= Georgette Elgey =

French journalist (1929–2019)

Georgette Elgey (24 February 1929 – 8 October 2019) was a French journalist and historian. She was the author of Histoire de la IVe République ("History of the Fourth Republic"), published in 6 volumes from 1965 to 2012.

== Biography ==

In her autobiography Toutes fenêtres ouvertes ("All Windows Open", 2017), Georgette Elgey wrote extensively about what she called "one of the last major upper-class scandals of the French Third Republic": her birth out of wedlock. Her father Georges Lacour-Gayet was an eminent historian, member of the Academy of Moral and Political Sciences, who was, at the time of her birth, 72 years old and a widower. Her mother Madeleine Léon, then in her mid-twenties, belonged to the Jewish upper-class – she was the great-granddaughter of Michel Lévy, France's first Jewish general. After Lacour-Gayet refused to marry her, Léon fought for years for Georgette to be officially recognised as his daughter, eventually losing in court but leaving the old man's reputation in shatters. From her father's marriage, she had three half-siblings Jacques, Thérèse and Robert Lacour-Gayet, who were considerably older than she. Robert also later became a historian.

Madeleine Léon was a convert to Roman Catholicism and Elgey was baptised as a child; yet, because of their Jewish roots, mother and daughter had to flee Paris and live in hiding during the occupation of France by Nazi Germany. After the war, Elgey studied stenography and worked as a secretary at a school of journalism.
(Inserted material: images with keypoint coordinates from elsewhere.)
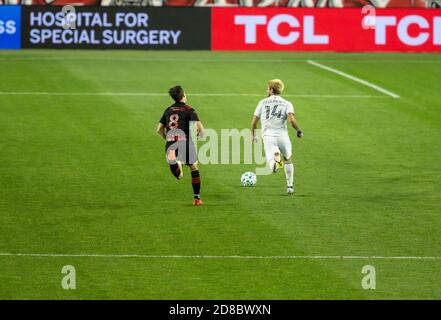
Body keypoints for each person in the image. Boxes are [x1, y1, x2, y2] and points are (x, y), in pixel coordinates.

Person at [251, 79, 303, 195]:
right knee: (288, 159)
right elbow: (291, 120)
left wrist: (253, 135)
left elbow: (254, 122)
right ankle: (290, 186)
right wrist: (299, 130)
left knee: (272, 161)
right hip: (282, 136)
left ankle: (275, 161)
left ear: (271, 90)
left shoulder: (262, 102)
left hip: (268, 136)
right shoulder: (287, 103)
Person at [157, 86, 205, 206]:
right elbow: (201, 130)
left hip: (170, 144)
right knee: (194, 167)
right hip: (185, 143)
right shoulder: (189, 110)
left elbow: (158, 130)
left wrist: (167, 139)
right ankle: (197, 199)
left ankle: (176, 162)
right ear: (184, 96)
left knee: (179, 176)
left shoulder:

She started attending the school's classes and, although she never graduated, she caught the attention of the school's director Jacques Kayser, who introduced her to the historian Robert Aron. Through Aron, Elgey landed her first journalist assignments at La NEF, a magazine he directed alongside Lucie Faure. It was then she chose the nom-de-plume Georgette Elgey, from the French pronunciation of her father's initials, L.G.

Elgey also made her first steps as a historian thanks to Aron, whom she assisted in the writing of his Histoire de Vichy ("History of Vichy"), published in 1954. She worked as a journalist at L'Express and Paris-Presse and was editor-in-chief at Le Nouveau Candide, a magazine she helped launch in 1961. She however quit journalism in 1962 because, in her own words, she could not be "true to herself" in a line of work that required "too many compromises".

On the advice of Roger Stéphane, she then started working on what was to become her magnum opus, a history of the French Fourth Republic adequately titled Histoire de la IVe République. Published in the 1960s, the first two volumes were well received, with praise directed at Elgey's innovative use of oral testimonies in her historical research. Histoire de la IVe République took almost 50 years to complete, with the sixth and final volume published in 2012. In the 1970s, Elgey also worked as a senior editor for her publisher, Fayard, and after François Mitterrand was elected President of France in 1981, she joined his team as a technical adviser, in charge of the presidency's archives. From 2007 to 2016, she headed France's Conseil supérieur des archives ("Higher Archives Council"). She was made Commander of the Legion of Honour in 2009.